#### Dataset items:
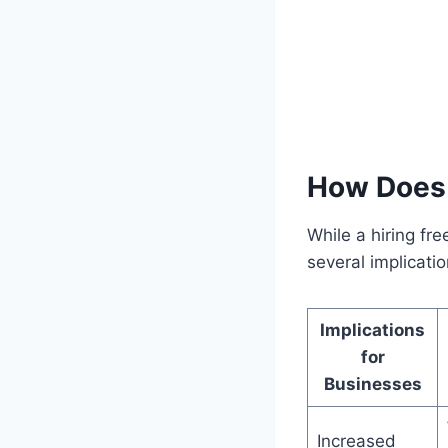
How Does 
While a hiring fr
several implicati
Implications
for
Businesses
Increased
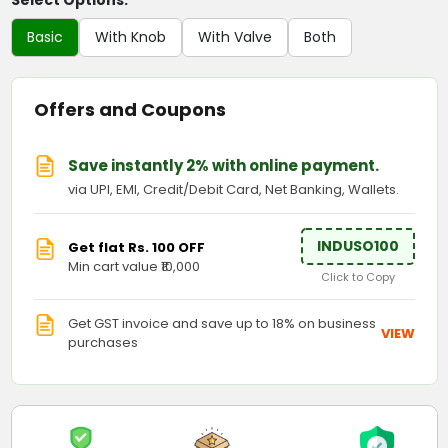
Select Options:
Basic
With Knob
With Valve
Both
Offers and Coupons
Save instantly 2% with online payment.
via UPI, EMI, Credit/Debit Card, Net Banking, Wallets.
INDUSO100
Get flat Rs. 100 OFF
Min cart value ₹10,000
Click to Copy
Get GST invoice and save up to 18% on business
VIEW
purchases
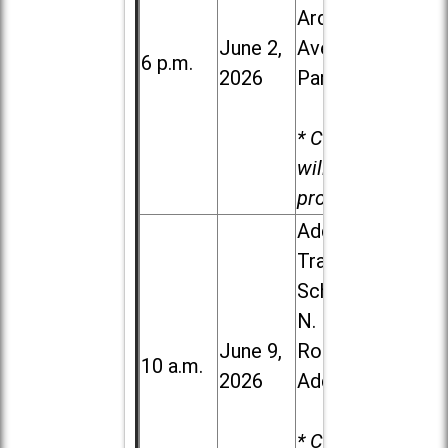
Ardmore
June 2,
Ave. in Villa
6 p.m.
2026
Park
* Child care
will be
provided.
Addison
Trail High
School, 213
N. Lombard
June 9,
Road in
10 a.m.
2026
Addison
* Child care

#### Assignment:
Reproduce every line of text from all of the records above word for word, leaving out the picture markers.

#### Task response:
How Does 
While a hiring fr
several implicati
Implications
for
Businesses
Increased
Select Options:
Basic
With Knob
With Valve
Both
Offers and Coupons
Save instantly 2% with online payment.
via UPI, EMI, Credit/Debit Card, Net Banking, Wallets.
INDUSO100
Get flat Rs. 100 OFF
Min cart value ₹10,000
Click to Copy
Get GST invoice and save up to 18% on business
VIEW
purchases
Ardmore
June 2,
Ave. in Villa
6 p.m.
2026
Park
* Child care
will be
provided.
Addison
Trail High
School, 213
N. Lombard
June 9,
Road in
10 a.m.
2026
Addison
* Child care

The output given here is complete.